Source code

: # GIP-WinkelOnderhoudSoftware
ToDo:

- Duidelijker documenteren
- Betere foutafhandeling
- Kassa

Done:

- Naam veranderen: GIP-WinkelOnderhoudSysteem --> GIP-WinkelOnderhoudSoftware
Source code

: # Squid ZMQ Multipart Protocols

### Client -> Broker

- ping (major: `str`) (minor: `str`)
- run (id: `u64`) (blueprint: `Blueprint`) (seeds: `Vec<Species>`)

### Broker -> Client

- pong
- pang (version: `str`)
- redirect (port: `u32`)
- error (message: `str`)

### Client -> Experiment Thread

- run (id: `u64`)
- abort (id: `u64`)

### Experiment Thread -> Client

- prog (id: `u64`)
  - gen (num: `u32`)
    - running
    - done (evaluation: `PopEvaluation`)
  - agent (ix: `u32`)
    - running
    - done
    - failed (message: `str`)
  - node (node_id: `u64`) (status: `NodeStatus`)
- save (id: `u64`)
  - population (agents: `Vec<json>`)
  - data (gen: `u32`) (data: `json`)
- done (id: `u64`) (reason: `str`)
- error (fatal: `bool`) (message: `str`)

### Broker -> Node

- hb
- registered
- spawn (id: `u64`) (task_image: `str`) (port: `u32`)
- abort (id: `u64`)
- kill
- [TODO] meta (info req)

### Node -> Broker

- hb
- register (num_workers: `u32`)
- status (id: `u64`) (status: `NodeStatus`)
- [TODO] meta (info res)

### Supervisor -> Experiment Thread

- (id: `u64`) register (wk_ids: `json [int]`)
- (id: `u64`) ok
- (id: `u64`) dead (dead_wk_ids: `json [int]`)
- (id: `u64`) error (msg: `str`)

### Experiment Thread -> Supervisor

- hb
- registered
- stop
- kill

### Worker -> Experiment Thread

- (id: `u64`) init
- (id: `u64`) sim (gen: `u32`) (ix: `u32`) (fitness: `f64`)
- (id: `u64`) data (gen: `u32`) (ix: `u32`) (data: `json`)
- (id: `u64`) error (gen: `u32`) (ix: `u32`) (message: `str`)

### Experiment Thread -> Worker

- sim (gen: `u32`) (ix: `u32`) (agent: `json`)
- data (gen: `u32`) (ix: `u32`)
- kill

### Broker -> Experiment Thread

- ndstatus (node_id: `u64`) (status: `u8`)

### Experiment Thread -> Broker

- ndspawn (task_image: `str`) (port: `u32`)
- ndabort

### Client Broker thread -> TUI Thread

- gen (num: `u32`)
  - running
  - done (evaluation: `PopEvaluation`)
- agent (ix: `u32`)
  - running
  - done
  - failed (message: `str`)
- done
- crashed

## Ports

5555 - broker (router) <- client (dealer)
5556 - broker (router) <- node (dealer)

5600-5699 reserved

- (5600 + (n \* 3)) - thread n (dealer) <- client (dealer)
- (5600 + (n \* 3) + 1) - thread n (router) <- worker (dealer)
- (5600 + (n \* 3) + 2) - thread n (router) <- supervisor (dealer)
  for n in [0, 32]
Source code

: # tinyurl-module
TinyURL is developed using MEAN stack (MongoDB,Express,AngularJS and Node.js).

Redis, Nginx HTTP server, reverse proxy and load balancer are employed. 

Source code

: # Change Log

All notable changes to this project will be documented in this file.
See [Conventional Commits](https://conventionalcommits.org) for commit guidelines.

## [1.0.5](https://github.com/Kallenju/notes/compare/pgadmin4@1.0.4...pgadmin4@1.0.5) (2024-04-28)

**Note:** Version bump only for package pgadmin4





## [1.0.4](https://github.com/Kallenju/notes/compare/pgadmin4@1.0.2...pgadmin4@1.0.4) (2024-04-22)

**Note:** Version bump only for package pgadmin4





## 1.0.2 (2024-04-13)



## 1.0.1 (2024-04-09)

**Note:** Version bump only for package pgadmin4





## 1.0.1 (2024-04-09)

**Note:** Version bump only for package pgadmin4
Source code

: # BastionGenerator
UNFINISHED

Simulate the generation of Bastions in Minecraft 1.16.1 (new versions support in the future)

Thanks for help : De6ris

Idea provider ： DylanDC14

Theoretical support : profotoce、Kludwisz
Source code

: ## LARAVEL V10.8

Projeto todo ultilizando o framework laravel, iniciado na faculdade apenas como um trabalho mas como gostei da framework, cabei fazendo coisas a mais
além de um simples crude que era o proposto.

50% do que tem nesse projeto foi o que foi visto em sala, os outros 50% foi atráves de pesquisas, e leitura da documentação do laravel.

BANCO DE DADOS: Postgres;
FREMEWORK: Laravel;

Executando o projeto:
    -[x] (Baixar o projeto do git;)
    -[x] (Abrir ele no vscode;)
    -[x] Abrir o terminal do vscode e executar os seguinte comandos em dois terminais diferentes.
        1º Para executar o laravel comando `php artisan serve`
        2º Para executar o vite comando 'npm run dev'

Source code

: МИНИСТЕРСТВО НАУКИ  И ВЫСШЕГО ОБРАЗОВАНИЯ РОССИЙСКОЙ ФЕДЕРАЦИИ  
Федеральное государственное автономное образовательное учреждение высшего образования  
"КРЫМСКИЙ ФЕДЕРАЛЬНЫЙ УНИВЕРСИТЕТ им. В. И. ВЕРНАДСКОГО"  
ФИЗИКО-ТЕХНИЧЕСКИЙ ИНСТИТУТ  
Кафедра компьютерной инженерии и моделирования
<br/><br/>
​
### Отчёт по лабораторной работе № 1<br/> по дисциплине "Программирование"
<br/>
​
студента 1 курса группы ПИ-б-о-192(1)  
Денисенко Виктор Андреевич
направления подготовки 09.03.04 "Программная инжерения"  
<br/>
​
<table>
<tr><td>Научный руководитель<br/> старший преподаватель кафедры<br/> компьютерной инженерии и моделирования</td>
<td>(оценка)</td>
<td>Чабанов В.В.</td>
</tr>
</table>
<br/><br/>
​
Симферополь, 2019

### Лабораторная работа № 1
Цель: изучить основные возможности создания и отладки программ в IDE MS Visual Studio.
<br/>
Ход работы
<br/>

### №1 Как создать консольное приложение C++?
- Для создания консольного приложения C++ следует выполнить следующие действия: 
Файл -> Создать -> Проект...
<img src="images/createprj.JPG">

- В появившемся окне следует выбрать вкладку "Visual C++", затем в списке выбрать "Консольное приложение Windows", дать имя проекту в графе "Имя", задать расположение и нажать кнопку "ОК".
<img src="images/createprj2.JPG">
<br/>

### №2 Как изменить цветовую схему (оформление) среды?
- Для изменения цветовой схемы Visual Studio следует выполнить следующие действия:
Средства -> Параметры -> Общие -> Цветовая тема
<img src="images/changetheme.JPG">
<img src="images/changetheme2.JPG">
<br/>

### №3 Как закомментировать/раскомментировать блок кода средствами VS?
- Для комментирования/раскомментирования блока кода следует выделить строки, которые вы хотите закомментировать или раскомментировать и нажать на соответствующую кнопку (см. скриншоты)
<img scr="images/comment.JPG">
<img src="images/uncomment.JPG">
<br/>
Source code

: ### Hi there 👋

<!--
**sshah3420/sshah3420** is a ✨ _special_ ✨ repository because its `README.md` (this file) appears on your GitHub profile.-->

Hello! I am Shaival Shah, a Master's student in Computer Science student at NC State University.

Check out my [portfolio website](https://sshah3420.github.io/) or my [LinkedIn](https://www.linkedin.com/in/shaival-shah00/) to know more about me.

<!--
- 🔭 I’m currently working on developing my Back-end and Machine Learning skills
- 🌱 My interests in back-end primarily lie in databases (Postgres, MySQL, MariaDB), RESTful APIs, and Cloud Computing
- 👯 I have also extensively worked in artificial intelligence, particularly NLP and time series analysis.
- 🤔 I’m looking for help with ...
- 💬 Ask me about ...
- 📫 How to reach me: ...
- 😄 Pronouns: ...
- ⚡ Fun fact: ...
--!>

What is expected => Select each line in the listing above that contains the string "PopEvaluation", and copy those lines out.

Final answer =>
    - done (evaluation: `PopEvaluation`)
  - done (evaluation: `PopEvaluation`)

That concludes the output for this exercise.